Der Anteil bereits Infizierter wurde mittels Tests auf Antikörper durchgeführt. Da den Berichten zufolge die Zahl der in Krankenhäuser eingelieferten Kranken stark anstieg, muss man wohl schon von einer neuen Welle ausgehen.
Wenn nun aber z.B. ein Autor in der medizinischen Fachzeitschrift BMJ meint, Manaus könnte “der letzte Nagel im Sarg der natürlichen Herdenimmunität” sein, so übersieht er, dass damit auch die Chance beerdigt würde, durch Impfen (erneute) Covid-19-Erkrankungen zu verhindern, da es für de Wirkung egal ist, ob eine “Herdenimmunität” natürlich oder durch Impfen entstand.

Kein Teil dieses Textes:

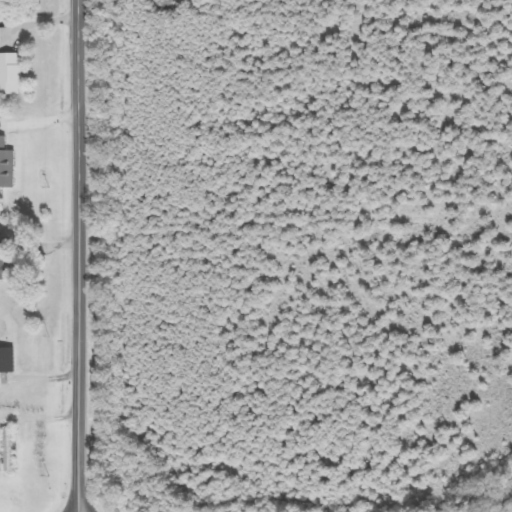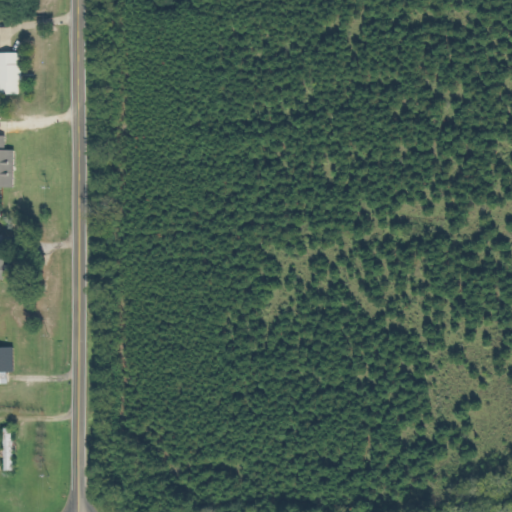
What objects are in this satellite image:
building: (2, 29)
building: (15, 73)
building: (9, 164)
road: (75, 256)
building: (6, 260)
building: (10, 360)
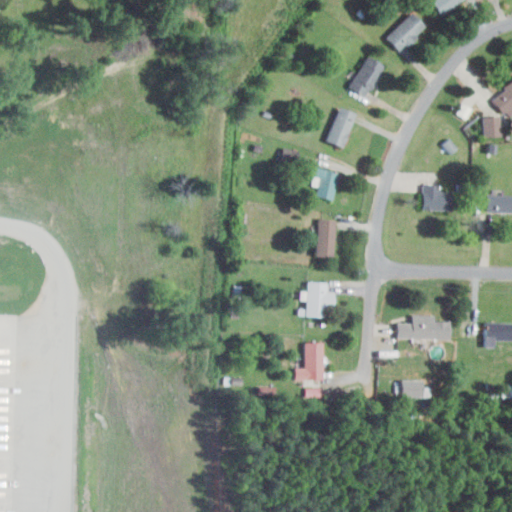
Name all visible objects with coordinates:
building: (442, 4)
building: (443, 4)
building: (404, 30)
building: (405, 31)
building: (365, 76)
building: (366, 76)
building: (504, 96)
building: (504, 99)
building: (491, 125)
building: (338, 126)
building: (340, 126)
building: (323, 182)
road: (390, 183)
building: (325, 184)
building: (435, 196)
building: (434, 198)
building: (498, 201)
building: (498, 202)
building: (324, 235)
building: (324, 237)
road: (443, 270)
building: (316, 297)
building: (317, 298)
building: (423, 326)
building: (423, 329)
building: (496, 330)
building: (497, 330)
road: (61, 348)
building: (311, 361)
building: (310, 362)
building: (410, 387)
building: (413, 387)
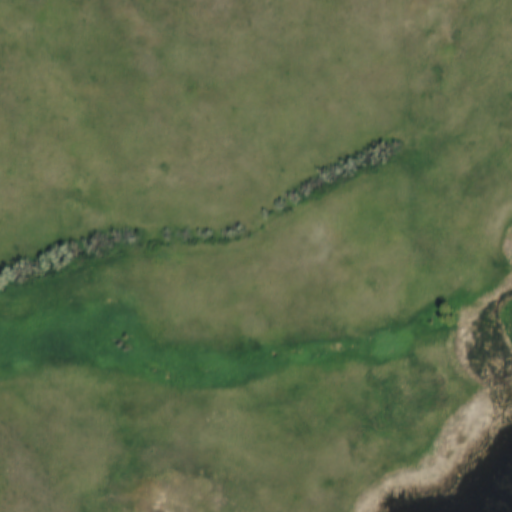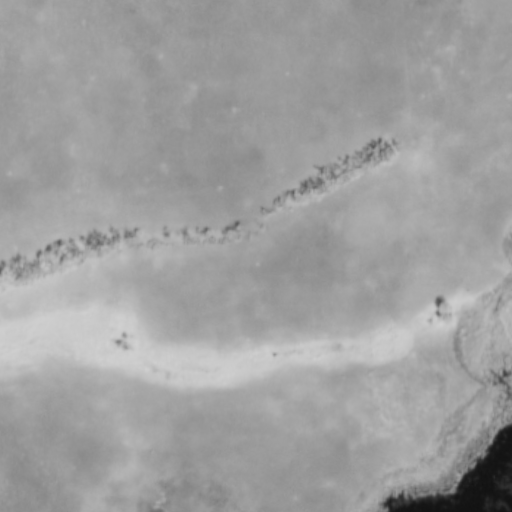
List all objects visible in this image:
road: (467, 189)
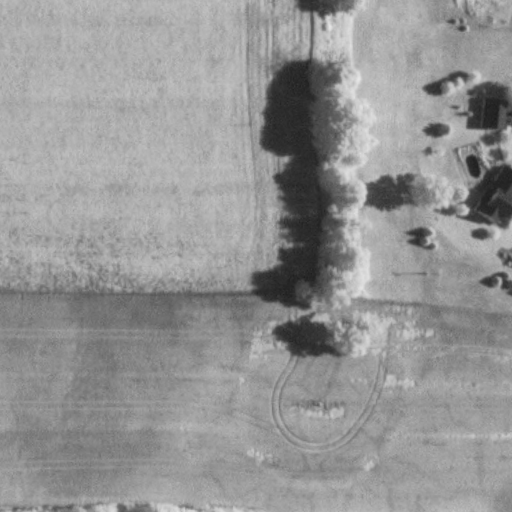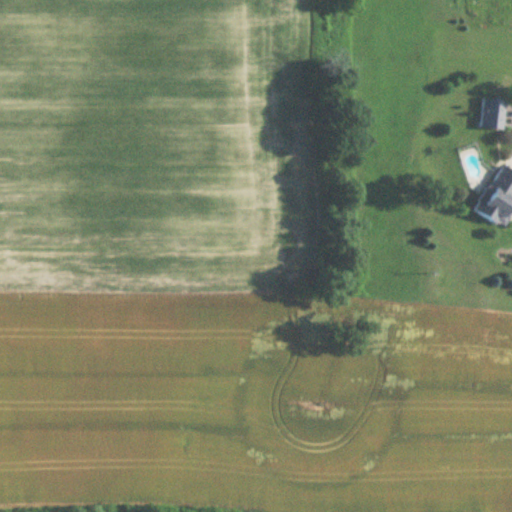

Glücklicherweise sieht es nicht danach. Laut dem Spezialisten für Infektionskrankheiten, Júlio Croda, handelt es sich bei 99 % der neu gemeldeten Fälle in Manaus um Menschen, die die Krankheit zuvor noch nicht hatten. Es sind also keine Reinfektionen.
Wenn nun die Situation in Manaus wieder so katastrophal ist, so liegt das vermutlich in erster Linie daran, dass die Armut dort noch viel größer und das Gesundheitssystem noch miserabler ist als im übrigen Land.